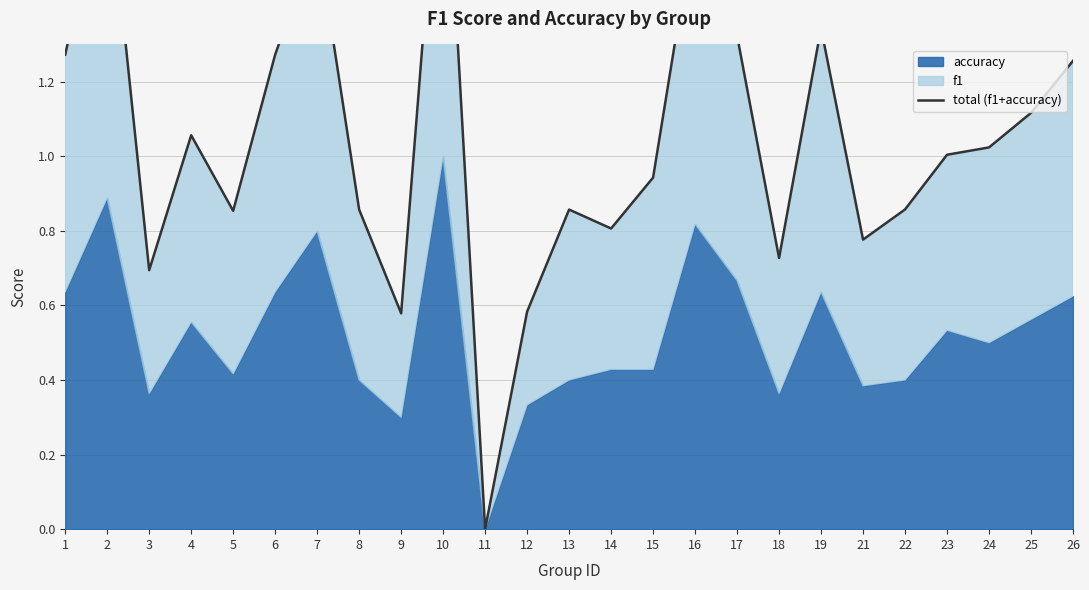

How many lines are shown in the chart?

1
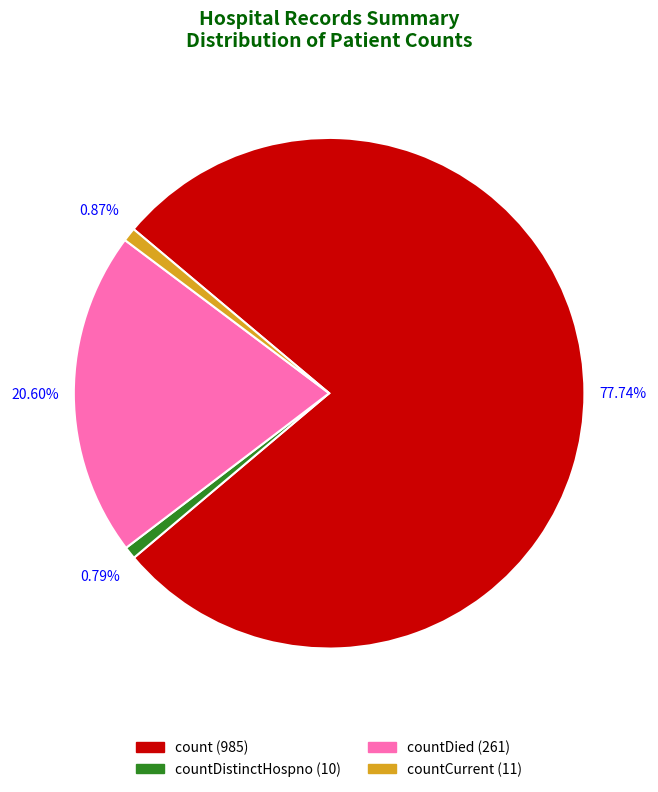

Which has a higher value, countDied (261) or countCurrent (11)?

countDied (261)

---

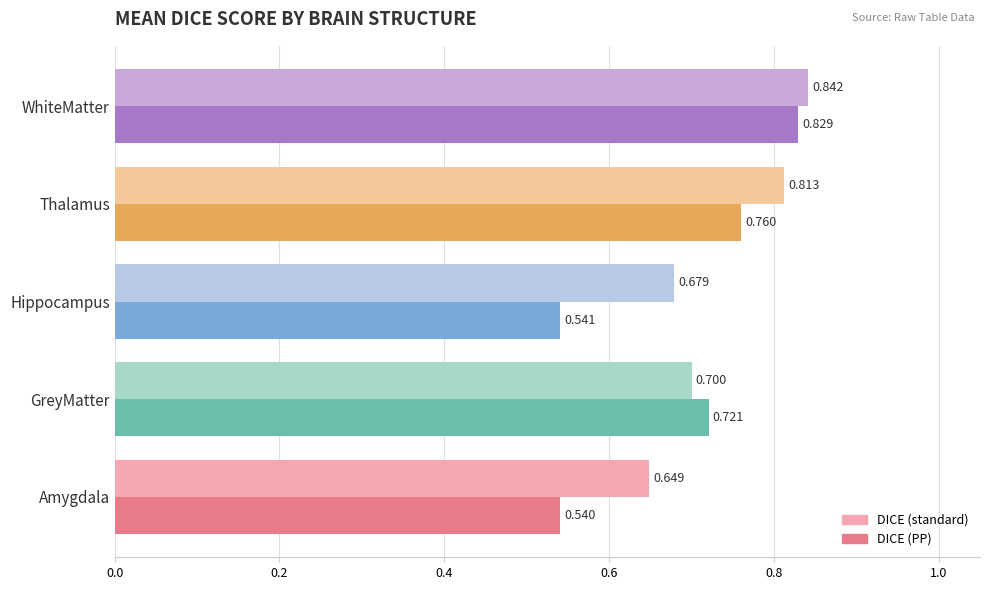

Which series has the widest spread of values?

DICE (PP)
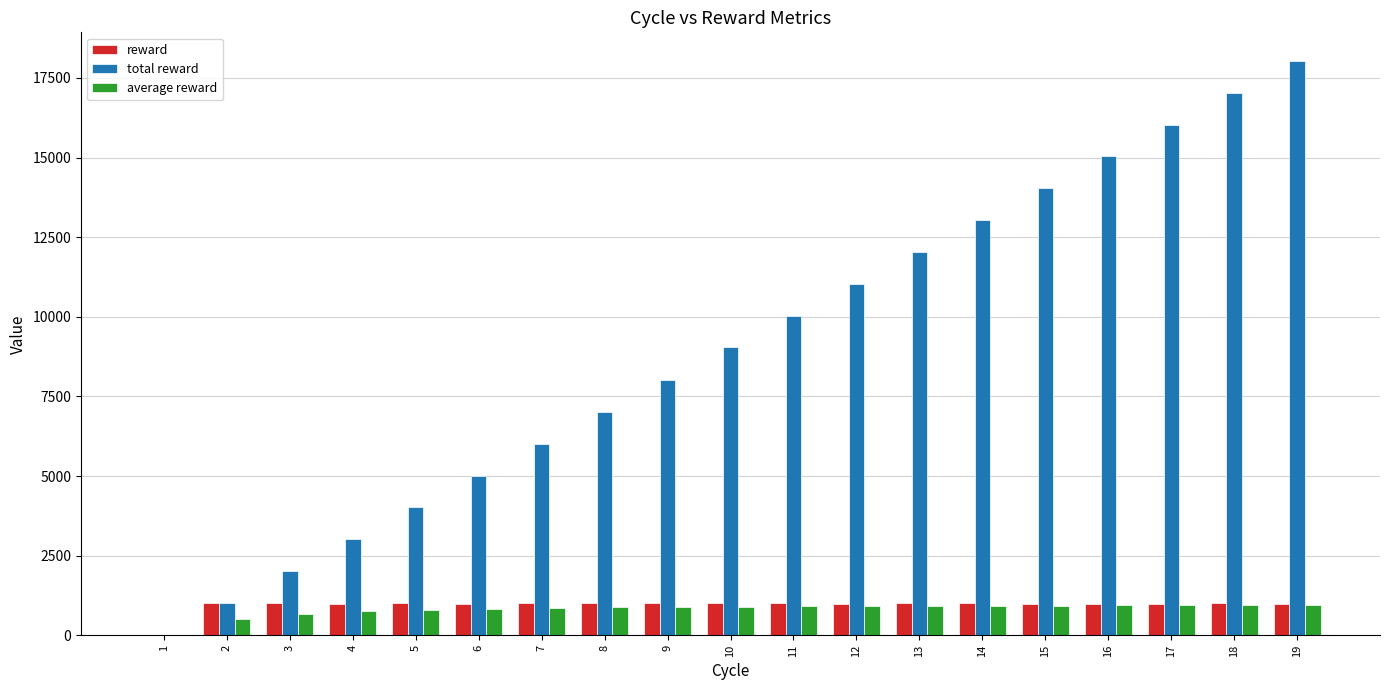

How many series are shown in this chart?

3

WORK ORDER: Retype the records from the line containing "How many lines are shown in the chart?" through the line containing "Which has a", both lines included, copying each line unchanged and leaving out the pictures.

SOLUTION FOR THIS TASK:
How many lines are shown in the chart?

1

Which has a higher value, countDied (261) or countCurrent (11)?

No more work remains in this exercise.